Certainly rural communities are under pressure. But just as our communities used to be spaced out according to how far a person wanted to travel in a wagon and back, and later according to easy pickup travel, other accommodations will have to be made to adjust for fewer farmers and ranchers on the land. To expect otherwise is to hope that we stop making improvements in agricultural practices, that we go back to needing twice as many people to farm and ranch and that our agriculture join the poorer, developing countries with periodic shortages or sub- standard nutrition much of the time.

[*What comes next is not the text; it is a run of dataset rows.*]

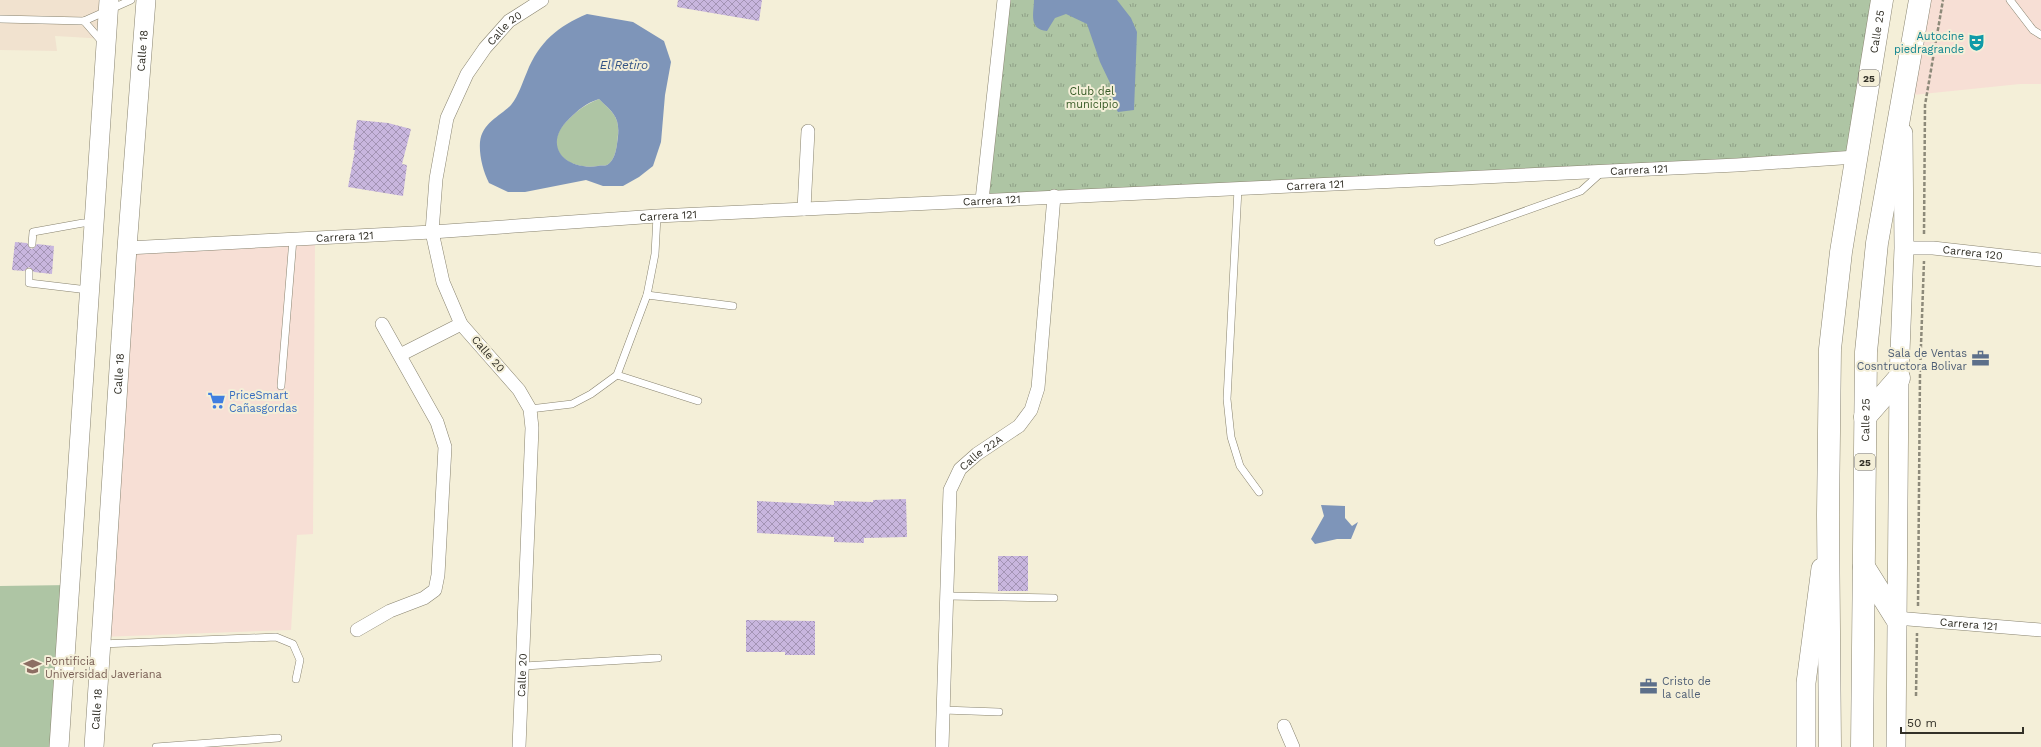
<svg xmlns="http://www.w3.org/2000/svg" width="2041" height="747" viewBox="0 0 2041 747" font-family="'Work Sans',sans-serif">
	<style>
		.commercial { fill: #f7dfd5 }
		.education { fill: #f1e2cf }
		.grass { fill: #aec5a4 }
		.park { fill: url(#park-tufts) }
		.water { fill: #7e95b9; fill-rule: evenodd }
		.building { fill: url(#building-cross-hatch) }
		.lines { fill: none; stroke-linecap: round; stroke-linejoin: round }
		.lane-casing { stroke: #88836f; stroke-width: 8 }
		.street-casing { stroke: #88836f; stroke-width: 14 }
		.secondary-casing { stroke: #88836f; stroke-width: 20 }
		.highway-casing { stroke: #88836f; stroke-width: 23 }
		.path { stroke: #8d8a7a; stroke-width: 2.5; stroke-dasharray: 4 2; stroke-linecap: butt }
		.lane { stroke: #fff; stroke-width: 7 }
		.street { stroke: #fff; stroke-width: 13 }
		.secondary { stroke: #fff; stroke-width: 19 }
		.highway { stroke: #fff; stroke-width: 22 }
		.labels { text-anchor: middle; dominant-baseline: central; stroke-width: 4; stroke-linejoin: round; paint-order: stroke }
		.shield { fill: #f4efd8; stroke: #6c695c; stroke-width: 1 }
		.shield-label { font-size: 10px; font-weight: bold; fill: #323027 }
		.street-label { font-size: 11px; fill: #323027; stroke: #f4efd8 }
		.culture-label { font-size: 11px; fill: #0d838f; stroke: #f4efd8; text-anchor: end }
		.park-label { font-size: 11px; fill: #365924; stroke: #f4efd8 }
		.service-label { font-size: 11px; fill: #4e5e75; stroke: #f4efd8; text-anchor: end }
		.shop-label { font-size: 11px; fill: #366cbe; stroke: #f4efd8; text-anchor: start }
		.education-label { font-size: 11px; fill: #785e54; stroke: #f4efd8; text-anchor: start }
		.water-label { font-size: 12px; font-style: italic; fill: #345485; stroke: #f4efd8 }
	</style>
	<defs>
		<pattern id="park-tufts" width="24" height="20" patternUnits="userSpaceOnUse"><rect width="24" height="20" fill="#aec5a4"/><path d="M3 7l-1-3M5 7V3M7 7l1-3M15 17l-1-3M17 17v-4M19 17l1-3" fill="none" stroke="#8ea086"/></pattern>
		<pattern id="building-cross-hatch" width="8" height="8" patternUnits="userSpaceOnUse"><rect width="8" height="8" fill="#c8b6de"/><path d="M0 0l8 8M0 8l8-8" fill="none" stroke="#a394b4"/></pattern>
	</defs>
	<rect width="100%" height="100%" fill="#f4efd8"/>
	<g class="commercial">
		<path d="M1920,0H2041V84H2020L1903,96Z"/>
		<path d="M315,238L313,534L297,535L291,630L101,637L127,248Z"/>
	</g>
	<path class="education" d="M0,0H109L107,39L55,36L57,51L0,50Z"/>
	<g class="grass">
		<path d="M599,99C616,115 621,119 617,144C616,151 614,161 607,165C605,166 600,165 598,166C566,171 540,146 569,119C578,110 586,104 599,99Z"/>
		<path d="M70,585L59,747H0V586Z"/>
	</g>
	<path class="park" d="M1004,0H1882L1856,157L982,200Z"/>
	<g class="water">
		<path d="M1034,0H1117L1131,18L1137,32L1134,110L1118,112L1114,105L1110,83L1100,62L1087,24L1066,14L1055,18L1047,31C1028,29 1034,13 1034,0Z"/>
		<path d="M587,14L633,22L664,41L671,62L665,95L661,142L653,166L639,177L623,186H603L586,180L525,192H508L489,183C483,171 479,156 480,142C482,123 500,116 511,105C519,95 522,83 527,72C539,42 558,26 587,14ZM599,99C616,115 621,119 617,144C616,151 614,161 607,165C605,166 600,165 598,166C566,171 541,146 569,119C578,110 586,103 599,99Z"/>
		<path d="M1321,505L1345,506V518L1352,526L1358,522L1351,539H1337L1315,544L1311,539L1324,516Z"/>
	</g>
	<g class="building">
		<path d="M678,0H762L759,21L677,7Z"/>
		<path d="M357,120L388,123L411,129L402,164L407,165L403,196L348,187L355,150H353Z"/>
		<path d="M15,242L27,243L31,249L34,248L37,244L54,246L52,274L34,272L29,267L24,271L12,270Z"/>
		<path d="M906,499L907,537L864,538V543L834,542V537L757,533V501L834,505V501L873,502V500Z"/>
		<rect x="998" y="556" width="30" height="35"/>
		<path d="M746,620L815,621V655H785V652H746Z"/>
	</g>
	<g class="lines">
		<defs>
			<g id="lane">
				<path d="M2010,0L2033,30L2041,35"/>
				<path d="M0,19L84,21L131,0"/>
				<path d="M84,21L103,43"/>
				<path d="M1238,189L1227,399L1231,437L1240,466L1259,492"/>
				<path d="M1438,242L1581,191L1602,172"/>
				<path d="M32,244L33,232L83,223H94"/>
				<path d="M29,272V283L88,290"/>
				<path d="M647,295L733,306"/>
				<path d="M617,375L698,401"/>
				<path d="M281,386L293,239"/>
				<path d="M530,409L572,404L591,394L617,375L647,295L655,254L657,216"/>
				<path d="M947,596L1054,598"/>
				<path d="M101,644L276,637L293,644L300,660L296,679"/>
				<path d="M524,666L658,658"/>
				<path d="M943,710L999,712"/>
				<path d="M156,747L278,738"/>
			</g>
			<g id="street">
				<path d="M982,200L1004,0"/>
				<path d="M804,209L808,131"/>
				<path id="s1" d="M127,248L432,232L657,216L1737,165L1856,157"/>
				<path id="s2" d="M1904,248H1933L2041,260"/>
				<path d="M400,355L461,324"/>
				<path id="s3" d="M1896,618L2041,630"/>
				<path d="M357,630L390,611L424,598L435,590L438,575L445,447L437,422L382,324"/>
				<path d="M1284,726L1293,747"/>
				<path id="s4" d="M519,747L532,428L530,409L519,390L461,324L443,282L432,232L436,179L447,118L467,74L485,48L509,21L542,0"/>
				<path id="s5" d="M942,747L950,490L960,469L977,454L1019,426L1031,410L1038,388L1054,196"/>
			</g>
			<g id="secondary">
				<path d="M59,747L109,0"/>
				<path id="s6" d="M94,747L127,248L146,0"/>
				<path d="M1806,747V683L1821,568"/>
				<path d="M1896,747L1899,378L1904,248L1903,133"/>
			</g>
			<g id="highway">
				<path d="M1865,417L1899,378"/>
				<path d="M1864,567L1896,618"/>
				<path id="s7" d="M1830,747L1828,515L1830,349L1841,252L1882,0"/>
				<path id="s8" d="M1862,747L1866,352L1877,243L1920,0"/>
			</g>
		</defs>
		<use href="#lane" class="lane-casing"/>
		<use href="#street" class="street-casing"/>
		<use href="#secondary" class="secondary-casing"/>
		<use href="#highway" class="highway-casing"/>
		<g class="path">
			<path d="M1924,234L1925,105L1943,0"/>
			<path d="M1918,606L1920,373L1924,261"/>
			<path d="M1916,696L1917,633"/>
		</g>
		<use href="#lane" class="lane"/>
		<use href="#street" class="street"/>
		<use href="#secondary" class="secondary"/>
		<use href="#highway" class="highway"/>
	</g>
	<defs>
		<symbol id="theatre-bare" viewBox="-9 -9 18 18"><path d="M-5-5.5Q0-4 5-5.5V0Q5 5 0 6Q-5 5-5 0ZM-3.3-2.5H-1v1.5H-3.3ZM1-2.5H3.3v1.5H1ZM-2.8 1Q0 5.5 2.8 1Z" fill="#0f9aa8" stroke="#f4efd8" stroke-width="2.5" paint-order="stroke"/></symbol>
		<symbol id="office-bare" viewBox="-9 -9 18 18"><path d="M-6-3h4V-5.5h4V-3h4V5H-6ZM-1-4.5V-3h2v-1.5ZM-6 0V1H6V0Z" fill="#5c6f8a" stroke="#f4efd8" stroke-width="2.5" paint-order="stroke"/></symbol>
		<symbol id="supermarket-bare" viewBox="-9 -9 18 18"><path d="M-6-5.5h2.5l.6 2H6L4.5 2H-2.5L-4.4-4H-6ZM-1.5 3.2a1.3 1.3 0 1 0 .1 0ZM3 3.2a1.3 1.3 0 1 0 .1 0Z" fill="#3f7fe0" stroke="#f4efd8" stroke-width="2.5" paint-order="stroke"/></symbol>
		<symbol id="university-bare" viewBox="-9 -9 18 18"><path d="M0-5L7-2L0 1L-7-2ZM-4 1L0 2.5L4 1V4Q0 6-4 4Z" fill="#8d6e63" stroke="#f4efd8" stroke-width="2.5" paint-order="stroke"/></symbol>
	</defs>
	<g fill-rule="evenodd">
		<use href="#theatre-bare" x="1964" y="30" width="25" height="25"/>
		<use href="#office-bare" x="1968" y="346" width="25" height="25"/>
		<use href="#supermarket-bare" x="204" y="388" width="25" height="25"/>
		<use href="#university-bare" x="20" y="654" width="25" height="25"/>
		<use href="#office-bare" x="1636" y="674" width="25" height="25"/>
	</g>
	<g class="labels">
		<g class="shield">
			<rect x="1859" y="70" width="20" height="16" rx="3"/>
			<rect x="1855" y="454" width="20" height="16" rx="3"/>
		</g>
		<g class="shield-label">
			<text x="1869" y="78">25</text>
			<text x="1865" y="462">25</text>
		</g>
		<g class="street-label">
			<text stroke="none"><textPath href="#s4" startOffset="768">Calle 20</textPath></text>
			<text stroke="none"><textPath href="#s7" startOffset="719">Calle 25</textPath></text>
			<text stroke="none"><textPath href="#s6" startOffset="698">Calle 18</textPath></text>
			<text stroke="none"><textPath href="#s1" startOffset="1514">Carrera 121</textPath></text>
			<text stroke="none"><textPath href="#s1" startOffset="1190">Carrera 121</textPath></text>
			<text stroke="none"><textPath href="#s1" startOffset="866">Carrera 121</textPath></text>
			<text stroke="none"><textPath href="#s1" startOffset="542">Carrera 121</textPath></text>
			<text stroke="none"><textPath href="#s1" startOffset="218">Carrera 121</textPath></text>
			<text stroke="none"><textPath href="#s2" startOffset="69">Carrera 120</textPath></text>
			<text transform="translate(488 354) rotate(49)">Calle 20</text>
			<text stroke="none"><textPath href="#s6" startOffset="374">Calle 18</textPath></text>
			<text stroke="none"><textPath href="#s8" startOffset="327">Calle 25</textPath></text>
			<text stroke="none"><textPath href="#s5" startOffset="307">Calle 22A</textPath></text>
			<text stroke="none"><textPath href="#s3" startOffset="73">Carrera 121</textPath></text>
			<text stroke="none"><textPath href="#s4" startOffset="72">Calle 20</textPath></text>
			<text stroke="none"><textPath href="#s6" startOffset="38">Calle 18</textPath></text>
		</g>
		<g class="culture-label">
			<text x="1964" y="36">Autocine<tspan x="1964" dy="13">piedragrande</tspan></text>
		</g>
		<g class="park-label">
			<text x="1092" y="91">Club del<tspan x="1092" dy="13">municipio</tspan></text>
		</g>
		<g class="service-label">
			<text x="1967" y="353">Sala de Ventas<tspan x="1967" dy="13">Cosntructora Bolivar</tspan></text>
			<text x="1662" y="681" text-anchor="start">Cristo de<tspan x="1662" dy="13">la calle</tspan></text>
		</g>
		<g class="shop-label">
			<text x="229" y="395">PriceSmart<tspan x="229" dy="13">Cañasgordas</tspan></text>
		</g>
		<g class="education-label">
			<text x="45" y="661">Pontificia<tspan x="45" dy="13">Universidad Javeriana</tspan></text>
		</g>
		<g class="water-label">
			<text x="624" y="65">El Retiro</text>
		</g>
	</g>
	<path d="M1901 727v6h122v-6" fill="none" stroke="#323027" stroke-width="2"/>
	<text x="1907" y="727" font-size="12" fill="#323027" stroke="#f4efd8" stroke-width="3" paint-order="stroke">50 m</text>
</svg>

Ben & Jerry's also is opposed to BST, a naturally occurring hormone many dairymen use to boost milk production. Their Web site opposes it and the label on their ice cream - after they fought a long legal battle to put it there - notes that they do not use milk from BST-treated cows. But even their Web site admits the FDA says no one can tell the difference in the milk and it is commonly used in the industry.

So why do Ben & Jerry's oppose it? Because they feel "it is a step in the wrong direction toward a synthetic, chemically-intensive, factory-produced food supply." They see the use of BST to be a "poorly conceived, risky solution to a problem that never existed." In other words, the goals of increased milk production and lower costs for dairy farmers don't exist in their minds.

Listening to Ben & Jerry's spiel about doing things the old-time, old-fashioned, non- technological, "natural way," you'd expect Ben & Jerry's just has hundreds of old-fashioned, wooden ice cream freezers out there under the trees in Vermont cranking out ice cream, right?

Well... that wouldn't be very practical now, would it? Of course, they see no inconsistencies or irony in the sophisticated 11-step process they use for making ice cream: the 1,000-gal. blend tanks, the six 5,000-gal. storage tanks, the pair of 700-gal./hour freezers using liquid ammonia, the "variegater," the "pasteurizer," "homogenizer," "spiral hardener," "bundler" or other high-tech equipment and processes. It takes pages and pages to describe even the basics of a highly evolved system. But that's okay - that's them, not us.

That's another characteristic of do-gooders. They are great at telling you how to run your business. They may not run their businesses the way they're espousing or they might not run them that well. The business pages said Ben & Jerry's ice cream was great but their business ability wasn't up to the task of the company they had become. They sold out to Unilever in 2000.